Collins, also a third-generation GM worker, is himself at higher risk for infection: Three years ago, he told ABC News, doctors found a tumor and removed most of one of his lungs. His voice wheezes lightly as he talks.
"I worry about going anywhere -- but I feel safer going to the plant than I do going to the grocery store," he said. "I couldn't sit this out -- I wanted to be a part of it. There's no place I'd rather be."
Asked about the parallels to World War II's war effort -- to "Rosie the Riveter" -- Penni Cox shrugged.
"Not so much," Cox said. "This is really nothing new for us -- people give us credit and that's nice but we're just doing our jobs."
"We're not the heroes," she continued. "The medical staff out there -- they're the real heroes. And they're the ones that need help. We're just trying to back them up."

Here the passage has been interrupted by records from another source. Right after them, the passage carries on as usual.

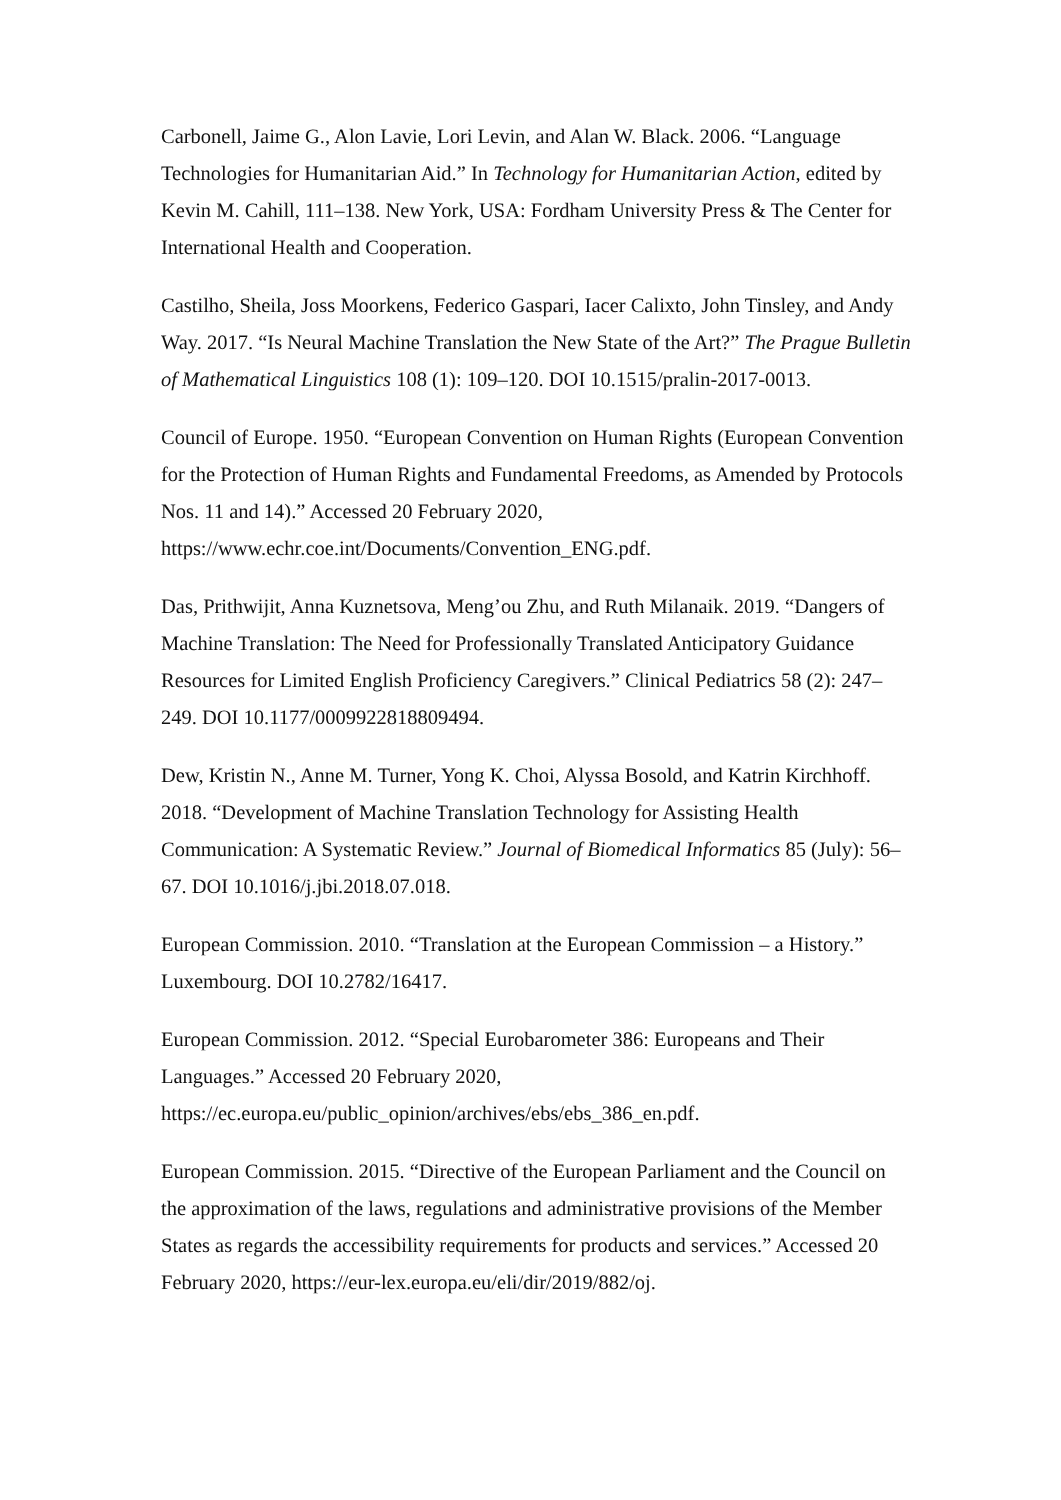Carbonell, Jaime G., Alon Lavie, Lori Levin, and Alan W. Black. 2006. “Language Technologies for Humanitarian Aid.” In Technology for Humanitarian Action, edited by Kevin M. Cahill, 111–138. New York, USA: Fordham University Press & The Center for International Health and Cooperation.
Castilho, Sheila, Joss Moorkens, Federico Gaspari, Iacer Calixto, John Tinsley, and Andy Way. 2017. “Is Neural Machine Translation the New State of the Art?” The Prague Bulletin of Mathematical Linguistics 108 (1): 109–120. DOI 10.1515/pralin-2017-0013.
Council of Europe. 1950. “European Convention on Human Rights (European Convention for the Protection of Human Rights and Fundamental Freedoms, as Amended by Protocols Nos. 11 and 14).” Accessed 20 February 2020, https://www.echr.coe.int/Documents/Convention_ENG.pdf.
Das, Prithwijit, Anna Kuznetsova, Meng’ou Zhu, and Ruth Milanaik. 2019. “Dangers of Machine Translation: The Need for Professionally Translated Anticipatory Guidance Resources for Limited English Proficiency Caregivers.” Clinical Pediatrics 58 (2): 247–249. DOI 10.1177/0009922818809494.
Dew, Kristin N., Anne M. Turner, Yong K. Choi, Alyssa Bosold, and Katrin Kirchhoff. 2018. “Development of Machine Translation Technology for Assisting Health Communication: A Systematic Review.” Journal of Biomedical Informatics 85 (July): 56–67. DOI 10.1016/j.jbi.2018.07.018.
European Commission. 2010. “Translation at the European Commission – a History.” Luxembourg. DOI 10.2782/16417.
European Commission. 2012. “Special Eurobarometer 386: Europeans and Their Languages.” Accessed 20 February 2020,
https://ec.europa.eu/public_opinion/archives/ebs/ebs_386_en.pdf.
European Commission. 2015. “Directive of the European Parliament and the Council on the approximation of the laws, regulations and administrative provisions of the Member States as regards the accessibility requirements for products and services.” Accessed 20 February 2020, https://eur-lex.europa.eu/eli/dir/2019/882/oj.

Once their contract with Ventec is over, the future is uncertain. There are no assurance there will be work ahead, Cox said.
"Our plant doesn't really have anything to go back to," she said. "We're hoping that something big comes of this for us. 'Cause when the ventilators are done -- we could be done."
"I feel like this is our saving grace -- and if we can save at least one person in the process, that keeps us going every day," Cox said. "The long hours, the sore hands, the climbing 50 million steps every day, it'll all be worth it. So just let us show you what we can do."